I'm Closed right now. But just scheduling all the other things in my life?

DH and I have a powwow by the semester. We function on the academic calendar for the most part. Treat it in chunks like fall term, spring term, summer, repeat.
  • We spread out the weird FIXED things that need to be, and pin them on first. Family events, gatherings, holidays, special things (ex: concerts) that we want to hit. These cannot be on other days, they are the day they are. (ex: Christmas pageant is dec 24 without fail)
  • Then the known REPEATERS (ex: church on sundays).
  • Then slam in FLEX couple time for us. (A must like once a month, but can jiggle about inside the month. Not like a fixed date thing. ALONE. Without the kid. We get plenty family dates on the fly. Don't bother to sched that.)
  • Then slam in FLEX "me" time for each. (a must once a week, but can jiggle)

TASK GOAL: Please print the scheduling text word for word, starting at "I'm Closed right" and ending at "church on sundays).". The lines after this point have no connection to the scheduling text.

GIVEN DATA:
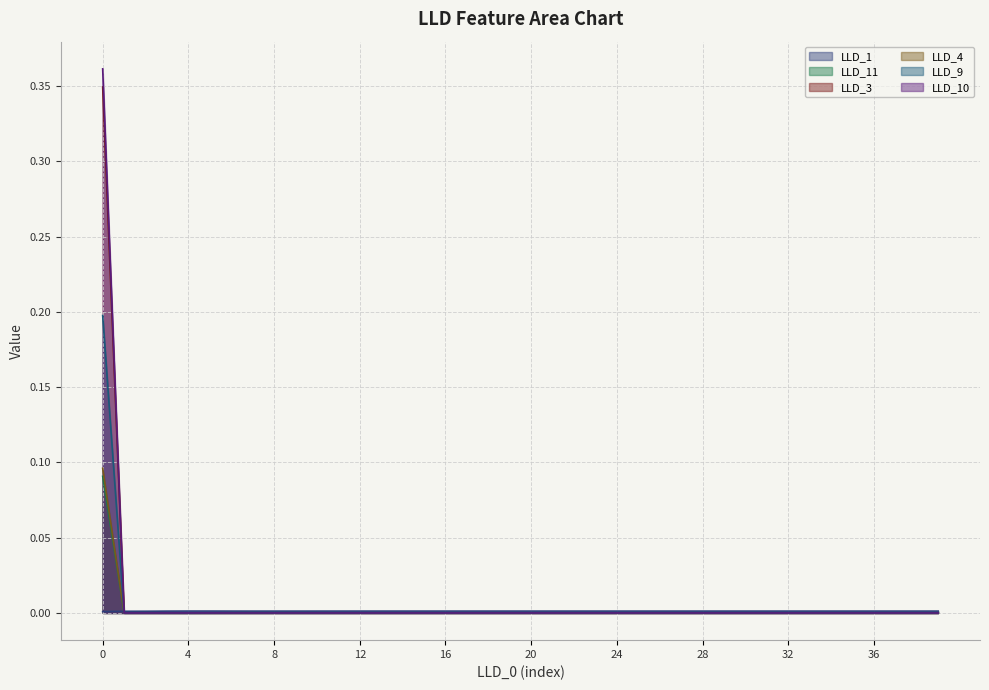

The LLD_1 series shows 0.0 at 12. True or false?

False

RESPONSE AREA:
I'm Closed right now. But just scheduling all the other things in my life?

DH and I have a powwow by the semester. We function on the academic calendar for the most part. Treat it in chunks like fall term, spring term, summer, repeat.
  • We spread out the weird FIXED things that need to be, and pin them on first. Family events, gatherings, holidays, special things (ex: concerts) that we want to hit. These cannot be on other days, they are the day they are. (ex: Christmas pageant is dec 24 without fail)
  • Then the known REPEATERS (ex: church on sundays).